Tes riches peuvent aussi avoir besoin de transfusions de sang, ou de plasma, ou autre.
Mais en tout cas, tu dois avoir une solide raison au maintien des pauvres.
L'esclavage en est souvent une... parce que l'esclave est un excellent moteur physique, un bon robot humain. Cependant il faut le nourrir. Et c'est bien plus facile de nourrir une machine avec de l'énergie. (Surtout dans un dôme !
)
Celle-là, par contre, me fait rigoler !
Les Nobles meurent jeunes eux aussi (la cinquantaine). D'infarctus, de problèmes rénaux. La viande qu'ils mangent au fast food est cuite dans la graisse.
Comment, ils ne connaissent pas la diététique dans ton dôme ?
Si en plus, il y a de la graisse, je ne vois pas où se trouve la pénurie de nourriture !
Par contre, pour les problèmes de santé, ça me paraît évident. Consommer de la viande humaine, tout le temps, c'est sans doute très mauvais. Tu choppes toutes les cellules déficientes des individus que tu manges. Et si les prédateurs d'une même espèce ne se mangent pas entre eux (sauf cas exceptionnel de famine et de survie), c'est qu'il y a des raisons.
L'une d'elles, c'est sans doute que de telles cellules passent plus facilement dans le sang, et ne sont pas bien ou pas du tout filtrées par les membranes de l'intestin.
On dit souvent qu'on devient ce qu'on mange... ce qui contient une part de vérité, et d'évidence (au moins au niveau cellulaire
).
Bref, ton histoire pose quand même quelques problèmes de fonds.
Que l'utilisation "voulue" des verbes faibles (pas facile comme tu le dis, surtout quand on veut demeurer intéressant) ne saurait résoudre à elle seule.

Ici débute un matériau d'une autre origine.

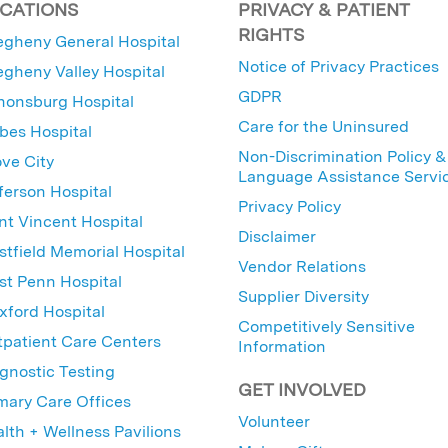
CATIONS
PRIVACY & PATIENT
RIGHTS
egheny General Hospital
Notice of Privacy Practices
egheny Valley Hospital
GDPR
nonsburg Hospital
Care for the Uninsured
bes Hospital
Non-Discrimination Policy &
ve City
Language Assistance Servi
ferson Hospital
Privacy Policy
nt Vincent Hospital
Disclaimer
tfield Memorial Hospital
Vendor Relations
t Penn Hospital
Supplier Diversity
ford Hospital
Competitively Sensitive
patient Care Centers
Information
gnostic Testing
GET INVOLVED
mary Care Offices
Volunteer
lth + Wellness Pavilions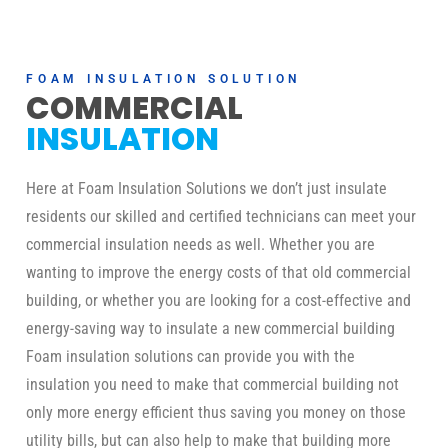
FOAM INSULATION SOLUTION
COMMERCIAL
INSULATION
Here at Foam Insulation Solutions we don’t just insulate
residents our skilled and certified technicians can meet your
commercial insulation needs as well. Whether you are
wanting to improve the energy costs of that old commercial
building, or whether you are looking for a cost-effective and
energy-saving way to insulate a new commercial building
Foam insulation solutions can provide you with the
insulation you need to make that commercial building not
only more energy efficient thus saving you money on those
utility bills, but can also help to make that building more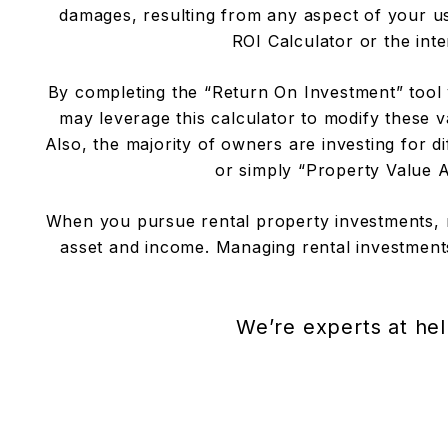
damages, resulting from any aspect of your use
ROI Calculator or the inte
By completing the “Return On Investment” tool y
may leverage this calculator to modify these v
Also, the majority of owners are investing for
or simply “Property Value Ap
When you pursue rental property investments, 
asset and income. Managing rental investments
We’re experts at hel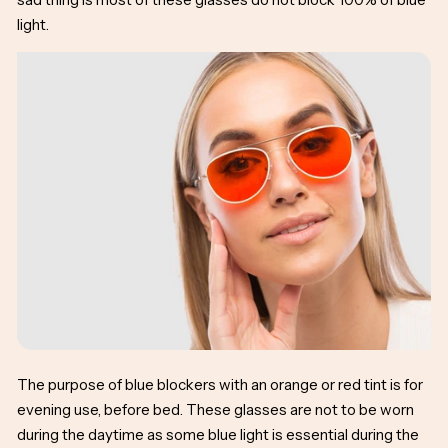
light.
The purpose of blue blockers with an orange or red tint is for
evening use, before bed. These glasses are not to be worn
during the daytime as some blue light is essential during the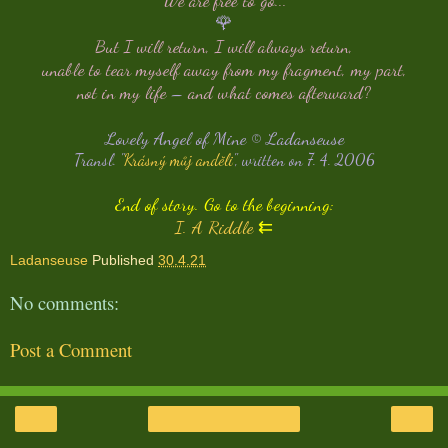
🌹
But I will return, I will always return,
unable to tear myself away from my fragment, my part,
not in my life
–
and what comes afterward?
Lovely Angel of Mine © Ladanseuse
Transl. "
Krásný můj anděli
", written on 7. 4. 2006
End of story. Go to the beginning:
I. A Riddle
⇇
Ladanseuse
Published
30.4.21
No comments:
Post a Comment
‹
›
Home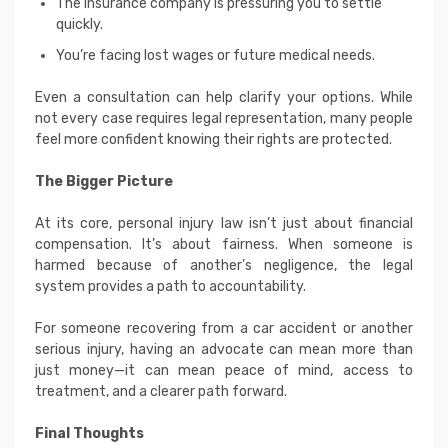
The insurance company is pressuring you to settle
quickly.
You’re facing lost wages or future medical needs.
Even a consultation can help clarify your options. While
not every case requires legal representation, many people
feel more confident knowing their rights are protected.
The Bigger Picture
At its core, personal injury law isn’t just about financial
compensation. It’s about fairness. When someone is
harmed because of another’s negligence, the legal
system provides a path to accountability.
For someone recovering from a car accident or another
serious injury, having an advocate can mean more than
just money—it can mean peace of mind, access to
treatment, and a clearer path forward.
Final Thoughts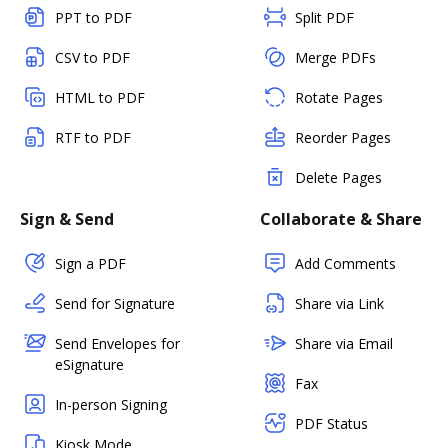
PPT to PDF
Split PDF
CSV to PDF
Merge PDFs
HTML to PDF
Rotate Pages
RTF to PDF
Reorder Pages
Delete Pages
Sign & Send
Collaborate & Share
Sign a PDF
Add Comments
Send for Signature
Share via Link
Send Envelopes for
Share via Email
eSignature
Fax
In-person Signing
PDF Status
Kiosk Mode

Oui, quand c'est voulu... c'est voulu. Et ça se voit !
Ce qui est toute la différence entre un texte premier jet où on sent que les mots ont été jetés sur le papier plutôt que pesés et réfléchis. Et la réflexion se note dans la sonorité de la phrase, dans sa cadence, dans l'absence d'ambiguïté et dans les images créées.
On peut écrire simplement.
Mais les mots faibles sont faibles parce qu'ils n'apportent pas beaucoup de sens et de matière.
Il ne faut pas les confondre avec des mots "simples".
Les mots simples peuvent être redoutables de précision.
Et n'oublie pas que ton histoire, c'est quelqu'un qui la raconte (c'est sa vision, ou la vision de plusieurs narrateurs). Ce quelqu'un n'est pas toujours le héros, même si on peut partager sa tête (sa monture) tout du long.